- [TASK TO COMPLETE]: Print the stretch of lines from the one containing "Attribute| NAT Gateway| NAT Instance|" through the one containing "Maintenance |Managed by", reproducing each line without any change.

○ ○ ○ ○ ○ ○ ○

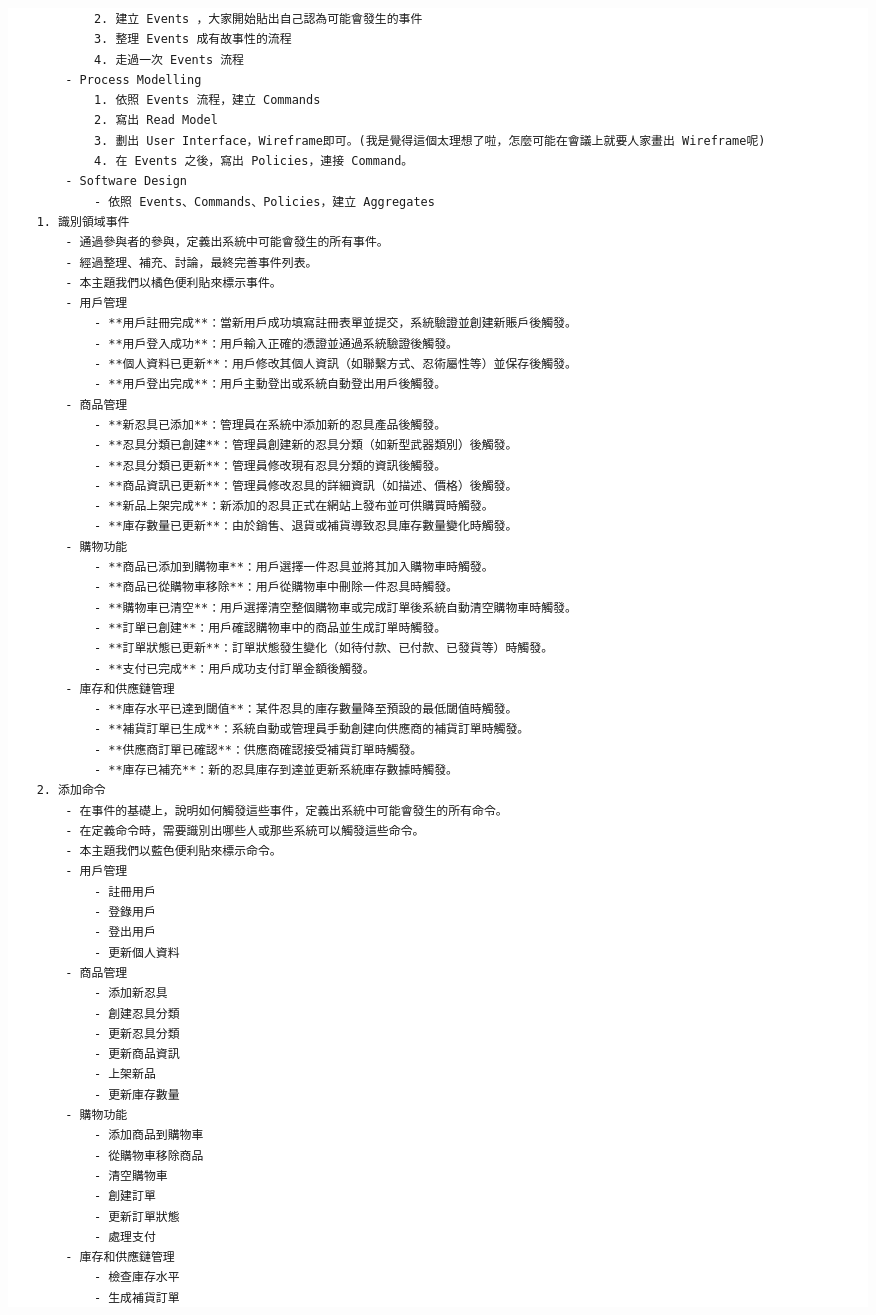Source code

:                 2. 建立 Events ，大家開始貼出自己認為可能會發生的事件
                3. 整理 Events 成有故事性的流程
                4. 走過一次 Events 流程
            - Process Modelling
                1. 依照 Events 流程，建立 Commands
                2. 寫出 Read Model
                3. 劃出 User Interface，Wireframe即可。(我是覺得這個太理想了啦，怎麼可能在會議上就要人家畫出 Wireframe呢)
                4. 在 Events 之後，寫出 Policies，連接 Command。
            - Software Design
                - 依照 Events、Commands、Policies，建立 Aggregates
        1. 識別領域事件
            - 通過參與者的參與，定義出系統中可能會發生的所有事件。
            - 經過整理、補充、討論，最終完善事件列表。
            - 本主題我們以橘色便利貼來標示事件。
            - 用戶管理
                - **用戶註冊完成**：當新用戶成功填寫註冊表單並提交，系統驗證並創建新賬戶後觸發。
                - **用戶登入成功**：用戶輸入正確的憑證並通過系統驗證後觸發。
                - **個人資料已更新**：用戶修改其個人資訊（如聯繫方式、忍術屬性等）並保存後觸發。
                - **用戶登出完成**：用戶主動登出或系統自動登出用戶後觸發。
            - 商品管理
                - **新忍具已添加**：管理員在系統中添加新的忍具產品後觸發。
                - **忍具分類已創建**：管理員創建新的忍具分類（如新型武器類別）後觸發。
                - **忍具分類已更新**：管理員修改現有忍具分類的資訊後觸發。
                - **商品資訊已更新**：管理員修改忍具的詳細資訊（如描述、價格）後觸發。
                - **新品上架完成**：新添加的忍具正式在網站上發布並可供購買時觸發。
                - **庫存數量已更新**：由於銷售、退貨或補貨導致忍具庫存數量變化時觸發。
            - 購物功能
                - **商品已添加到購物車**：用戶選擇一件忍具並將其加入購物車時觸發。
                - **商品已從購物車移除**：用戶從購物車中刪除一件忍具時觸發。
                - **購物車已清空**：用戶選擇清空整個購物車或完成訂單後系統自動清空購物車時觸發。
                - **訂單已創建**：用戶確認購物車中的商品並生成訂單時觸發。
                - **訂單狀態已更新**：訂單狀態發生變化（如待付款、已付款、已發貨等）時觸發。
                - **支付已完成**：用戶成功支付訂單金額後觸發。
            - 庫存和供應鏈管理
                - **庫存水平已達到閾值**：某件忍具的庫存數量降至預設的最低閾值時觸發。
                - **補貨訂單已生成**：系統自動或管理員手動創建向供應商的補貨訂單時觸發。
                - **供應商訂單已確認**：供應商確認接受補貨訂單時觸發。
                - **庫存已補充**：新的忍具庫存到達並更新系統庫存數據時觸發。
        2. 添加命令
            - 在事件的基礎上，說明如何觸發這些事件，定義出系統中可能會發生的所有命令。
            - 在定義命令時，需要識別出哪些人或那些系統可以觸發這些命令。
            - 本主題我們以藍色便利貼來標示命令。
            - 用戶管理
                - 註冊用戶
                - 登錄用戶
                - 登出用戶
                - 更新個人資料
            - 商品管理
                - 添加新忍具
                - 創建忍具分類
                - 更新忍具分類
                - 更新商品資訊
                - 上架新品
                - 更新庫存數量
            - 購物功能
                - 添加商品到購物車
                - 從購物車移除商品
                - 清空購物車
                - 創建訂單
                - 更新訂單狀態
                - 處理支付
            - 庫存和供應鏈管理
                - 檢查庫存水平
                - 生成補貨訂單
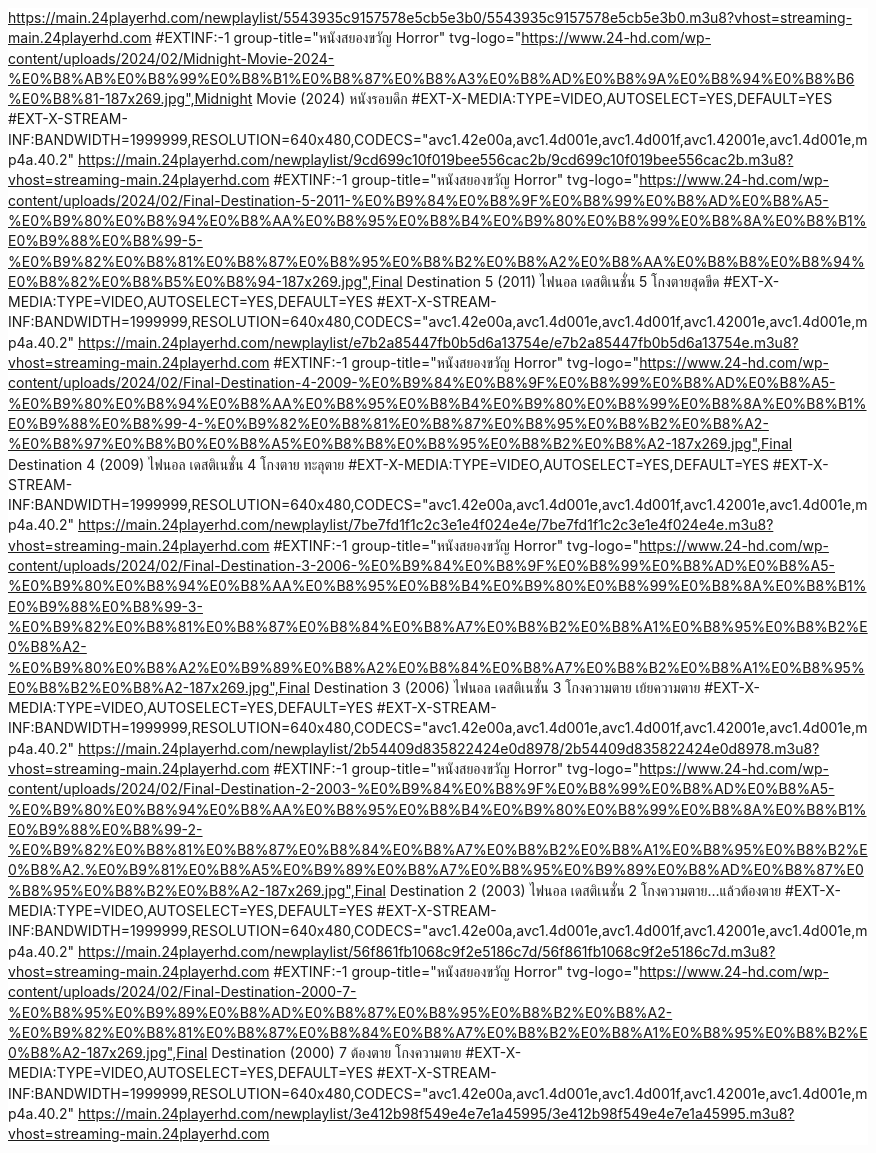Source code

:https://main.24playerhd.com/newplaylist/5543935c9157578e5cb5e3b0/5543935c9157578e5cb5e3b0.m3u8?vhost=streaming-main.24playerhd.com
#EXTINF:-1 group-title="หนังสยองขวัญ Horror" tvg-logo="https://www.24-hd.com/wp-content/uploads/2024/02/Midnight-Movie-2024-%E0%B8%AB%E0%B8%99%E0%B8%B1%E0%B8%87%E0%B8%A3%E0%B8%AD%E0%B8%9A%E0%B8%94%E0%B8%B6%E0%B8%81-187x269.jpg",Midnight Movie (2024) หนังรอบดึก
#EXT-X-MEDIA:TYPE=VIDEO,AUTOSELECT=YES,DEFAULT=YES
#EXT-X-STREAM-INF:BANDWIDTH=1999999,RESOLUTION=640x480,CODECS="avc1.42e00a,avc1.4d001e,avc1.4d001f,avc1.42001e,avc1.4d001e,mp4a.40.2"
https://main.24playerhd.com/newplaylist/9cd699c10f019bee556cac2b/9cd699c10f019bee556cac2b.m3u8?vhost=streaming-main.24playerhd.com
#EXTINF:-1 group-title="หนังสยองขวัญ Horror" tvg-logo="https://www.24-hd.com/wp-content/uploads/2024/02/Final-Destination-5-2011-%E0%B9%84%E0%B8%9F%E0%B8%99%E0%B8%AD%E0%B8%A5-%E0%B9%80%E0%B8%94%E0%B8%AA%E0%B8%95%E0%B8%B4%E0%B9%80%E0%B8%99%E0%B8%8A%E0%B8%B1%E0%B9%88%E0%B8%99-5-%E0%B9%82%E0%B8%81%E0%B8%87%E0%B8%95%E0%B8%B2%E0%B8%A2%E0%B8%AA%E0%B8%B8%E0%B8%94%E0%B8%82%E0%B8%B5%E0%B8%94-187x269.jpg",Final Destination 5 (2011) ไฟนอล เดสติเนชั่น 5 โกงตายสุดขีด
#EXT-X-MEDIA:TYPE=VIDEO,AUTOSELECT=YES,DEFAULT=YES
#EXT-X-STREAM-INF:BANDWIDTH=1999999,RESOLUTION=640x480,CODECS="avc1.42e00a,avc1.4d001e,avc1.4d001f,avc1.42001e,avc1.4d001e,mp4a.40.2"
https://main.24playerhd.com/newplaylist/e7b2a85447fb0b5d6a13754e/e7b2a85447fb0b5d6a13754e.m3u8?vhost=streaming-main.24playerhd.com
#EXTINF:-1 group-title="หนังสยองขวัญ Horror" tvg-logo="https://www.24-hd.com/wp-content/uploads/2024/02/Final-Destination-4-2009-%E0%B9%84%E0%B8%9F%E0%B8%99%E0%B8%AD%E0%B8%A5-%E0%B9%80%E0%B8%94%E0%B8%AA%E0%B8%95%E0%B8%B4%E0%B9%80%E0%B8%99%E0%B8%8A%E0%B8%B1%E0%B9%88%E0%B8%99-4-%E0%B9%82%E0%B8%81%E0%B8%87%E0%B8%95%E0%B8%B2%E0%B8%A2-%E0%B8%97%E0%B8%B0%E0%B8%A5%E0%B8%B8%E0%B8%95%E0%B8%B2%E0%B8%A2-187x269.jpg",Final Destination 4 (2009) ไฟนอล เดสติเนชั่น 4 โกงตาย ทะลุตาย
#EXT-X-MEDIA:TYPE=VIDEO,AUTOSELECT=YES,DEFAULT=YES
#EXT-X-STREAM-INF:BANDWIDTH=1999999,RESOLUTION=640x480,CODECS="avc1.42e00a,avc1.4d001e,avc1.4d001f,avc1.42001e,avc1.4d001e,mp4a.40.2"
https://main.24playerhd.com/newplaylist/7be7fd1f1c2c3e1e4f024e4e/7be7fd1f1c2c3e1e4f024e4e.m3u8?vhost=streaming-main.24playerhd.com
#EXTINF:-1 group-title="หนังสยองขวัญ Horror" tvg-logo="https://www.24-hd.com/wp-content/uploads/2024/02/Final-Destination-3-2006-%E0%B9%84%E0%B8%9F%E0%B8%99%E0%B8%AD%E0%B8%A5-%E0%B9%80%E0%B8%94%E0%B8%AA%E0%B8%95%E0%B8%B4%E0%B9%80%E0%B8%99%E0%B8%8A%E0%B8%B1%E0%B9%88%E0%B8%99-3-%E0%B9%82%E0%B8%81%E0%B8%87%E0%B8%84%E0%B8%A7%E0%B8%B2%E0%B8%A1%E0%B8%95%E0%B8%B2%E0%B8%A2-%E0%B9%80%E0%B8%A2%E0%B9%89%E0%B8%A2%E0%B8%84%E0%B8%A7%E0%B8%B2%E0%B8%A1%E0%B8%95%E0%B8%B2%E0%B8%A2-187x269.jpg",Final Destination 3 (2006) ไฟนอล เดสติเนชั่น 3 โกงความตาย เย้ยความตาย
#EXT-X-MEDIA:TYPE=VIDEO,AUTOSELECT=YES,DEFAULT=YES
#EXT-X-STREAM-INF:BANDWIDTH=1999999,RESOLUTION=640x480,CODECS="avc1.42e00a,avc1.4d001e,avc1.4d001f,avc1.42001e,avc1.4d001e,mp4a.40.2"
https://main.24playerhd.com/newplaylist/2b54409d835822424e0d8978/2b54409d835822424e0d8978.m3u8?vhost=streaming-main.24playerhd.com
#EXTINF:-1 group-title="หนังสยองขวัญ Horror" tvg-logo="https://www.24-hd.com/wp-content/uploads/2024/02/Final-Destination-2-2003-%E0%B9%84%E0%B8%9F%E0%B8%99%E0%B8%AD%E0%B8%A5-%E0%B9%80%E0%B8%94%E0%B8%AA%E0%B8%95%E0%B8%B4%E0%B9%80%E0%B8%99%E0%B8%8A%E0%B8%B1%E0%B9%88%E0%B8%99-2-%E0%B9%82%E0%B8%81%E0%B8%87%E0%B8%84%E0%B8%A7%E0%B8%B2%E0%B8%A1%E0%B8%95%E0%B8%B2%E0%B8%A2.%E0%B9%81%E0%B8%A5%E0%B9%89%E0%B8%A7%E0%B8%95%E0%B9%89%E0%B8%AD%E0%B8%87%E0%B8%95%E0%B8%B2%E0%B8%A2-187x269.jpg",Final Destination 2 (2003) ไฟนอล เดสติเนชั่น 2 โกงความตาย…แล้วต้องตาย
#EXT-X-MEDIA:TYPE=VIDEO,AUTOSELECT=YES,DEFAULT=YES
#EXT-X-STREAM-INF:BANDWIDTH=1999999,RESOLUTION=640x480,CODECS="avc1.42e00a,avc1.4d001e,avc1.4d001f,avc1.42001e,avc1.4d001e,mp4a.40.2"
https://main.24playerhd.com/newplaylist/56f861fb1068c9f2e5186c7d/56f861fb1068c9f2e5186c7d.m3u8?vhost=streaming-main.24playerhd.com
#EXTINF:-1 group-title="หนังสยองขวัญ Horror" tvg-logo="https://www.24-hd.com/wp-content/uploads/2024/02/Final-Destination-2000-7-%E0%B8%95%E0%B9%89%E0%B8%AD%E0%B8%87%E0%B8%95%E0%B8%B2%E0%B8%A2-%E0%B9%82%E0%B8%81%E0%B8%87%E0%B8%84%E0%B8%A7%E0%B8%B2%E0%B8%A1%E0%B8%95%E0%B8%B2%E0%B8%A2-187x269.jpg",Final Destination (2000) 7 ต้องตาย โกงความตาย
#EXT-X-MEDIA:TYPE=VIDEO,AUTOSELECT=YES,DEFAULT=YES
#EXT-X-STREAM-INF:BANDWIDTH=1999999,RESOLUTION=640x480,CODECS="avc1.42e00a,avc1.4d001e,avc1.4d001f,avc1.42001e,avc1.4d001e,mp4a.40.2"
https://main.24playerhd.com/newplaylist/3e412b98f549e4e7e1a45995/3e412b98f549e4e7e1a45995.m3u8?vhost=streaming-main.24playerhd.com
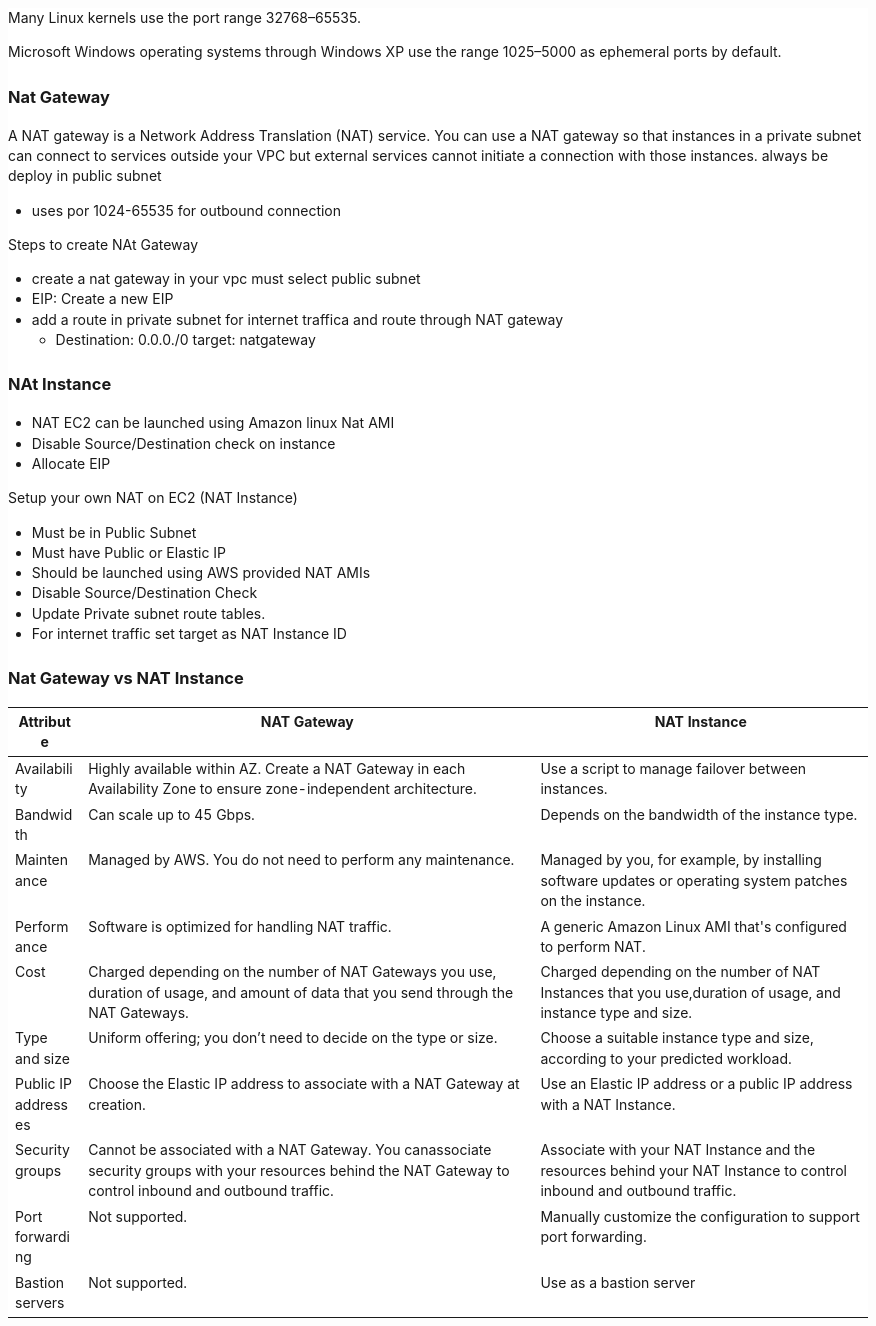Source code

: Many Linux kernels use the port range 32768–65535.

Microsoft Windows operating systems through Windows XP use the range 1025–5000 as ephemeral ports by default.

### Nat Gateway

A NAT gateway is a Network Address Translation (NAT) service. You can use a NAT gateway so that instances in a private subnet can connect to services outside your VPC but external services cannot initiate a connection with those instances.
always be deploy in public subnet
- uses por 1024-65535 for outbound connection

Steps to create NAt Gateway
- create a nat gateway in your vpc must select public subnet
- EIP: Create a new  EIP
- add a route in private subnet for internet traffica and route through NAT gateway
  - Destination: 0.0.0./0 target: natgateway

### NAt Instance
- NAT EC2 can be launched using Amazon linux Nat AMI
- Disable Source/Destination check on instance
- Allocate EIP

Setup your own NAT on EC2 (NAT Instance)
-  Must be in Public Subnet
- Must have Public or Elastic IP
- Should be launched using AWS provided
NAT AMIs
- Disable Source/Destination Check
- Update Private subnet route tables.
- For internet traffic set target as NAT
Instance ID


### Nat Gateway vs NAT Instance

Attribute| NAT Gateway| NAT Instance|
|-|-|-|
Availability| Highly available within AZ. Create a NAT Gateway in each Availability Zone to ensure zone-independent architecture. |Use a script to manage failover between instances.
Bandwidth| Can scale up to 45 Gbps.| Depends on the bandwidth of the instance type.
Maintenance |Managed by AWS. You do not need to perform any maintenance.| Managed by you, for example, by installing software updates or operating system patches on the instance.
Performance| Software is optimized for handling NAT traffic.|A generic Amazon Linux AMI that's configured to perform NAT.|
Cost |Charged depending on the number of NAT Gateways you use, duration of usage, and amount of data that you send through the NAT Gateways.|Charged depending on the number of NAT Instances that you use,duration of usage, and instance type and size.
Type and size| Uniform offering; you don’t need to decide on the type or size.|Choose a suitable instance type and size, according to your predicted workload.|
Public IP addresses|Choose the Elastic IP address to associate with a NAT Gateway at creation.|Use an Elastic IP address or a public IP address with a NAT Instance.|
Security groups| Cannot be associated with a NAT Gateway. You canassociate security groups with your resources behind the NAT Gateway to control inbound and outbound traffic.|Associate with your NAT Instance and the resources behind your NAT Instance to control inbound and outbound traffic.
Port forwarding| Not supported.| Manually customize the configuration to support port forwarding.
Bastion servers| Not supported. |Use as a bastion server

○ ○ ○ ○ ○ ○ ○

- [RESPONSE TO THIS TASK]:
Attribute| NAT Gateway| NAT Instance|
|-|-|-|
Availability| Highly available within AZ. Create a NAT Gateway in each Availability Zone to ensure zone-independent architecture. |Use a script to manage failover between instances.
Bandwidth| Can scale up to 45 Gbps.| Depends on the bandwidth of the instance type.
Maintenance |Managed by AWS. You do not need to perform any maintenance.| Managed by you, for example, by installing software updates or operating system patches on the instance.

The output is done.